▼▼▼

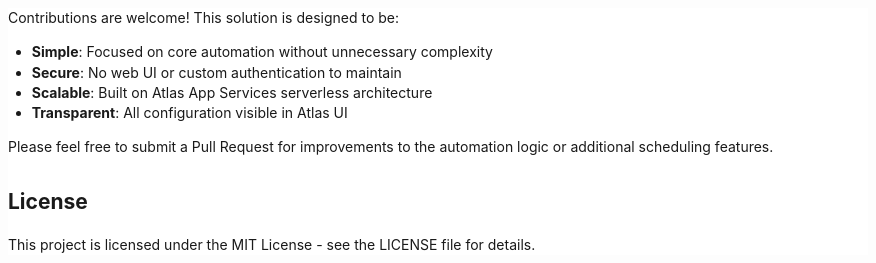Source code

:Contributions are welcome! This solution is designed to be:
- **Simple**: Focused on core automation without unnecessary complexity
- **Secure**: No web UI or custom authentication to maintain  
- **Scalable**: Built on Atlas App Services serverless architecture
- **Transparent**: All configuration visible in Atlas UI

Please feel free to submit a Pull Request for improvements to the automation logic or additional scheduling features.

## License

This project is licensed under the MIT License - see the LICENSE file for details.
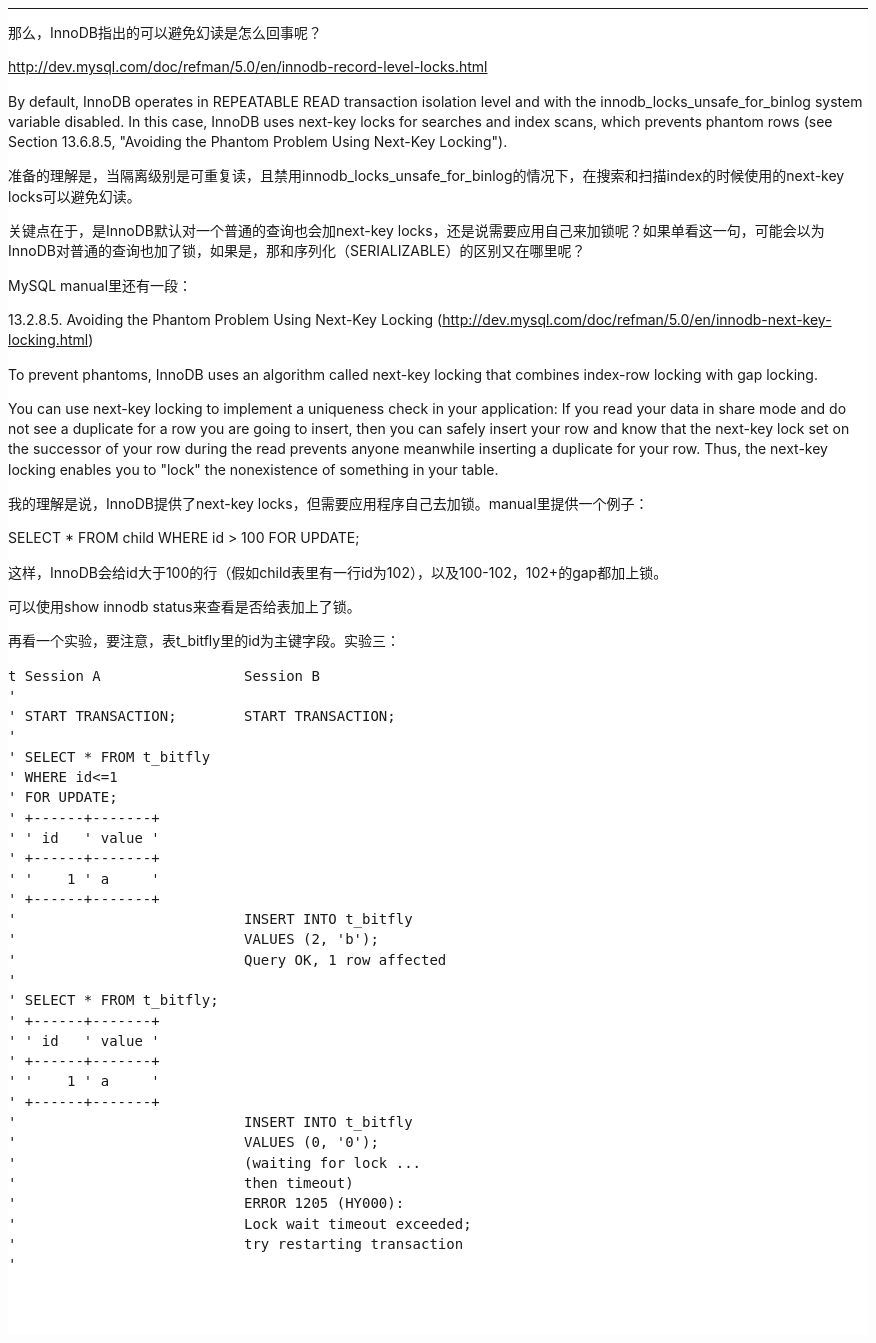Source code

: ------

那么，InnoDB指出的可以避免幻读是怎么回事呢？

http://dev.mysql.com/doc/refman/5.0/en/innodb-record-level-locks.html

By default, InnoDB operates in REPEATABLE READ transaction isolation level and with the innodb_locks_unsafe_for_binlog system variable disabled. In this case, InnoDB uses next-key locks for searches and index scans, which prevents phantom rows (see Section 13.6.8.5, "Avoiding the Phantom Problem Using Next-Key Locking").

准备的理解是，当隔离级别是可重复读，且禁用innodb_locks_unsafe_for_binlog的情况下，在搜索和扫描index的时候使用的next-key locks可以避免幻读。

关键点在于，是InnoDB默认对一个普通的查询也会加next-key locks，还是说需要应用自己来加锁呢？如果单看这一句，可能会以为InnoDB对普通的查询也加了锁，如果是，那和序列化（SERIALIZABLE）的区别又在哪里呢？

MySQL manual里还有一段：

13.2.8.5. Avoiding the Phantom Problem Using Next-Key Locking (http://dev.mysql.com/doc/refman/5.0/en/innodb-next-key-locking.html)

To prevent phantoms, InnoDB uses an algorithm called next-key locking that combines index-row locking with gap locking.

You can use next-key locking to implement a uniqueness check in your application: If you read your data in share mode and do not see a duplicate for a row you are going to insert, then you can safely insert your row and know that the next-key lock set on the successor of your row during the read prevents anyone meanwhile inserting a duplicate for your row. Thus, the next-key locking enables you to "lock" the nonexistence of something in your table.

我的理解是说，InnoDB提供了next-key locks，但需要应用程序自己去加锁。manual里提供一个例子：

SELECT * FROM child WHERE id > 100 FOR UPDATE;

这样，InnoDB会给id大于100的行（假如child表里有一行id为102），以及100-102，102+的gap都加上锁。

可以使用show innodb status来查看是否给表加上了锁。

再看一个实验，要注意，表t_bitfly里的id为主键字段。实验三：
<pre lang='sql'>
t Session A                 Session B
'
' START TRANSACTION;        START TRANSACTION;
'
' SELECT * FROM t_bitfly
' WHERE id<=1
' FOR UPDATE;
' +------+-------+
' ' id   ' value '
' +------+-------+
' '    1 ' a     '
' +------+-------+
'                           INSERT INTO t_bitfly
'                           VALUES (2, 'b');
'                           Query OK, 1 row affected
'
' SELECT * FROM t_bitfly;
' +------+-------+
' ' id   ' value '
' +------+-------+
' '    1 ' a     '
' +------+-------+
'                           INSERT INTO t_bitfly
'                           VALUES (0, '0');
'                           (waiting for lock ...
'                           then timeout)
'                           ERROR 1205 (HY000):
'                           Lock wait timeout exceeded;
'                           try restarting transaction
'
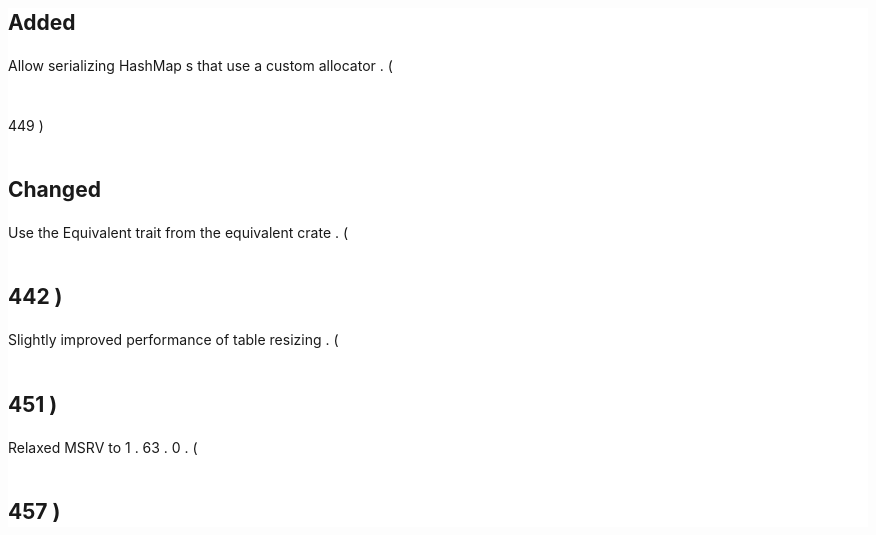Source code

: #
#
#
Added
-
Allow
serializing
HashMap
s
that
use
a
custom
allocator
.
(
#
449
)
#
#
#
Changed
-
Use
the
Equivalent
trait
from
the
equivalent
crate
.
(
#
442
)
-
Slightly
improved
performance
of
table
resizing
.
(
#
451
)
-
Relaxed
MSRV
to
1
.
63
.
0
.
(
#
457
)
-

▲▲▲
▼▼▼

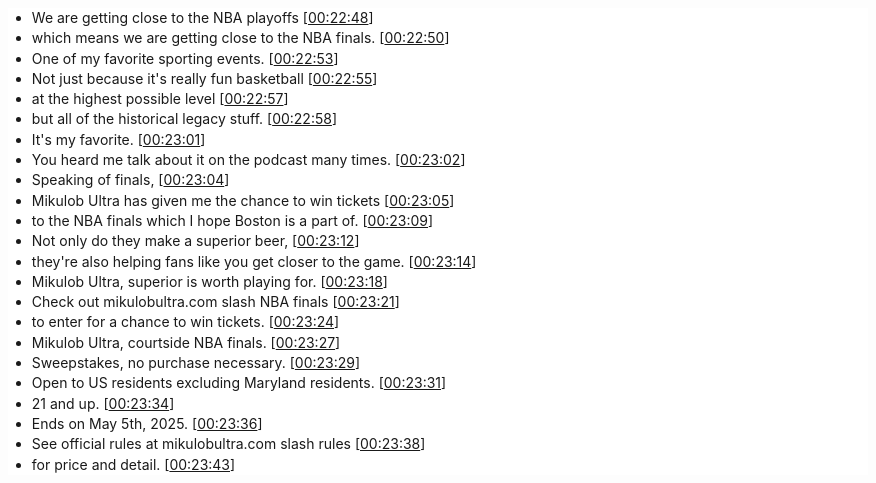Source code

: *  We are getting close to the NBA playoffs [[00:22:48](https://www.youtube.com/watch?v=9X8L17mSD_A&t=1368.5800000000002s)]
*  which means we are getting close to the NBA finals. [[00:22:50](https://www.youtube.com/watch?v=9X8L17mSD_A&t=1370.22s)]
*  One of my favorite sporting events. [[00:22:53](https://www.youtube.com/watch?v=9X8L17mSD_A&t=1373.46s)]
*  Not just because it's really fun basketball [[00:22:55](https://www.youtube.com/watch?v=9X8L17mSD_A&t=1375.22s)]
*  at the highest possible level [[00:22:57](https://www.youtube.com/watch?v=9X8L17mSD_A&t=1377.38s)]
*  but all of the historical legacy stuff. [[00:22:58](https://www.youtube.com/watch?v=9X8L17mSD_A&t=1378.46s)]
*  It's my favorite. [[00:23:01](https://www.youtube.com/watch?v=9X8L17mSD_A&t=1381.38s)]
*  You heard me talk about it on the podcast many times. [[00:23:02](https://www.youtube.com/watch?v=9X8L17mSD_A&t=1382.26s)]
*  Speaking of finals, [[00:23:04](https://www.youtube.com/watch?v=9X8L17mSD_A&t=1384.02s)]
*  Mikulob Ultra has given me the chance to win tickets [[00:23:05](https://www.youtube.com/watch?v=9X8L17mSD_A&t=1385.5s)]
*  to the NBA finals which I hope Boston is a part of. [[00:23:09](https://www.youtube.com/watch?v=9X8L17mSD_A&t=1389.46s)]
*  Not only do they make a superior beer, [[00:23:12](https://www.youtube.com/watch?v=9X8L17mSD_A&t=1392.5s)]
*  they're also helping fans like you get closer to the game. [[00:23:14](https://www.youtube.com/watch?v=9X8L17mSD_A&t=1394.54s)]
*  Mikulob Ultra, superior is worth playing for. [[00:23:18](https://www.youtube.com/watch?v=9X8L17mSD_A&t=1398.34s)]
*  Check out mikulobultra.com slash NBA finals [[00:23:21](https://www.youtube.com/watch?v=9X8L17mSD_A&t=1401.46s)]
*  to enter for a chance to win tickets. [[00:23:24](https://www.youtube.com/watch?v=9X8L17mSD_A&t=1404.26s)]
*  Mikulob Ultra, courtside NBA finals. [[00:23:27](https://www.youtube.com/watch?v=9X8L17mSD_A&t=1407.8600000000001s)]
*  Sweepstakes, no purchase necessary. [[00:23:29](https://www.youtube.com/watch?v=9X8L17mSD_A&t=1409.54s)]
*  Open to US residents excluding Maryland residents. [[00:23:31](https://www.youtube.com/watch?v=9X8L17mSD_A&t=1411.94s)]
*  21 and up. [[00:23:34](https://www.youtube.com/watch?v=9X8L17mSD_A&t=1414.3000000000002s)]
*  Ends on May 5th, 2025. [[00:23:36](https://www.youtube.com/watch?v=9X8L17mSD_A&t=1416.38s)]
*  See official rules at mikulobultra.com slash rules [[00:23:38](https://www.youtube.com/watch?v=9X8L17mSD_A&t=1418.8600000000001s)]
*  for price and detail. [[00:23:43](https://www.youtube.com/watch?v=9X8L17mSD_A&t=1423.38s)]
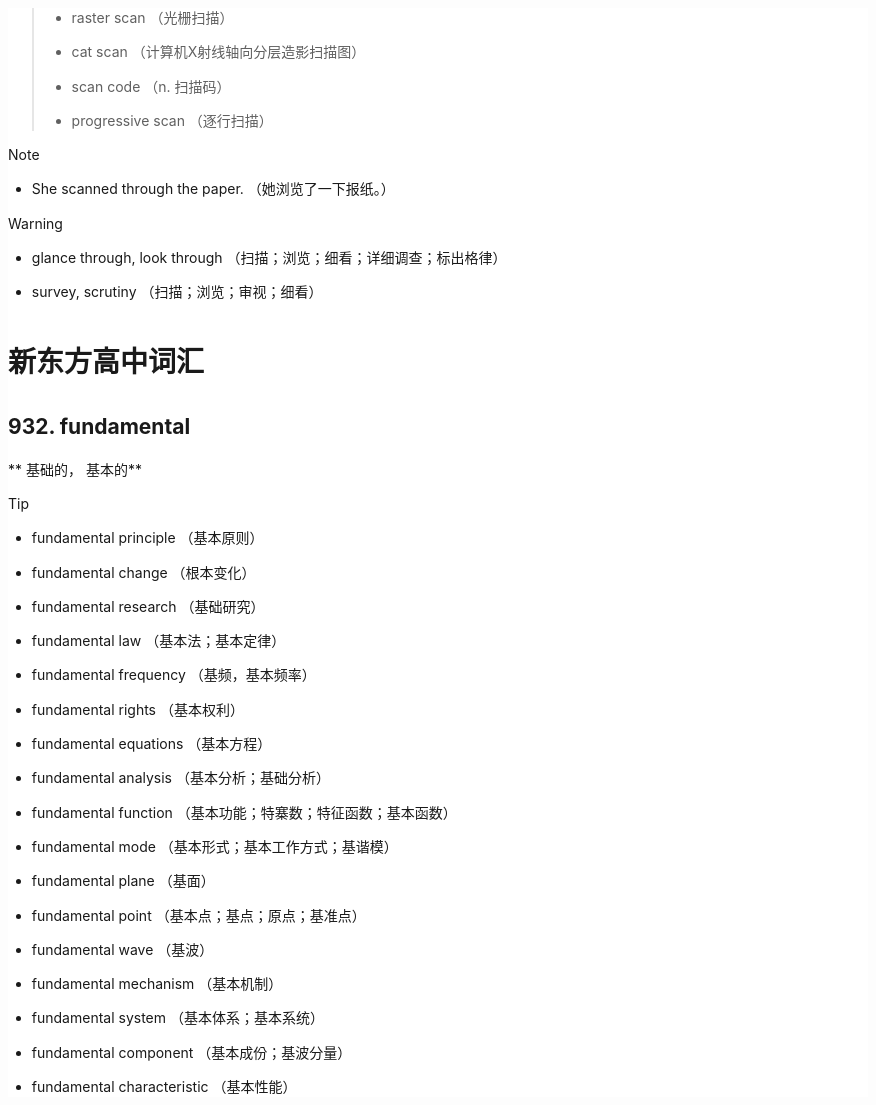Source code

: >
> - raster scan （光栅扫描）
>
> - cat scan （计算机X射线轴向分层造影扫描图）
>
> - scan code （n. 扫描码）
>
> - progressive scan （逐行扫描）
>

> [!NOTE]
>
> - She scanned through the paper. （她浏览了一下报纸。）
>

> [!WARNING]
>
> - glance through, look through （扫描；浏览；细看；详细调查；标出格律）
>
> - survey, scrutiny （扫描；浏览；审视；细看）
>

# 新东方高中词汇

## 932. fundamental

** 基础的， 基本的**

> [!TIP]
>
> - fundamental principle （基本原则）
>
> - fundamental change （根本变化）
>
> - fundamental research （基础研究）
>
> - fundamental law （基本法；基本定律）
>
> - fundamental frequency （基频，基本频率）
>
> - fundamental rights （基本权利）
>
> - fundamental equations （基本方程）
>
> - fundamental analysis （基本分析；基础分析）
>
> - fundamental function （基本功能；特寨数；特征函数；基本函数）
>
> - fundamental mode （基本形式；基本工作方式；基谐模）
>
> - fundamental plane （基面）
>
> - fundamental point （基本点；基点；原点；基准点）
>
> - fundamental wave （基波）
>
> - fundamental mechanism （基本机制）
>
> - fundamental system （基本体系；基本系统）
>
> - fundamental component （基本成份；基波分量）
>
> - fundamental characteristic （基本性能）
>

▲▲▲

▶ _Work required_
Please arrange everything in the material from the line containing "Please feel free" down to the line containing "准备的理解是，当隔离级别是可", both included, as a Markdown table with the columns Row and Line, skipping blank lines. Keep the pictures out of your answer.

▶ _Response_
| Row | Line |
|---|---|
| 1 | Please feel free to submit a Pull Request for improvements to the automation logic or additional scheduling features. |
| 2 | ## License |
| 3 | This project is licensed under the MIT License - see the LICENSE file for details. |
| 4 | Source code |
| 5 | : ------ |
| 6 | 那么，InnoDB指出的可以避免幻读是怎么回事呢？ |
| 7 | http://dev.mysql.com/doc/refman/5.0/en/innodb-record-level-locks.html |
| 8 | By default, InnoDB operates in REPEATABLE READ transaction isolation level and with the innodb_locks_unsafe_for_binlog system variable disabled. In this case, InnoDB uses next-key locks for searches and index scans, which prevents phantom rows (see Section 13.6.8.5, "Avoiding the Phantom Problem Using Next-Key Locking"). |
| 9 | 准备的理解是，当隔离级别是可重复读，且禁用innodb_locks_unsafe_for_binlog的情况下，在搜索和扫描index的时候使用的next-key locks可以避免幻读。 |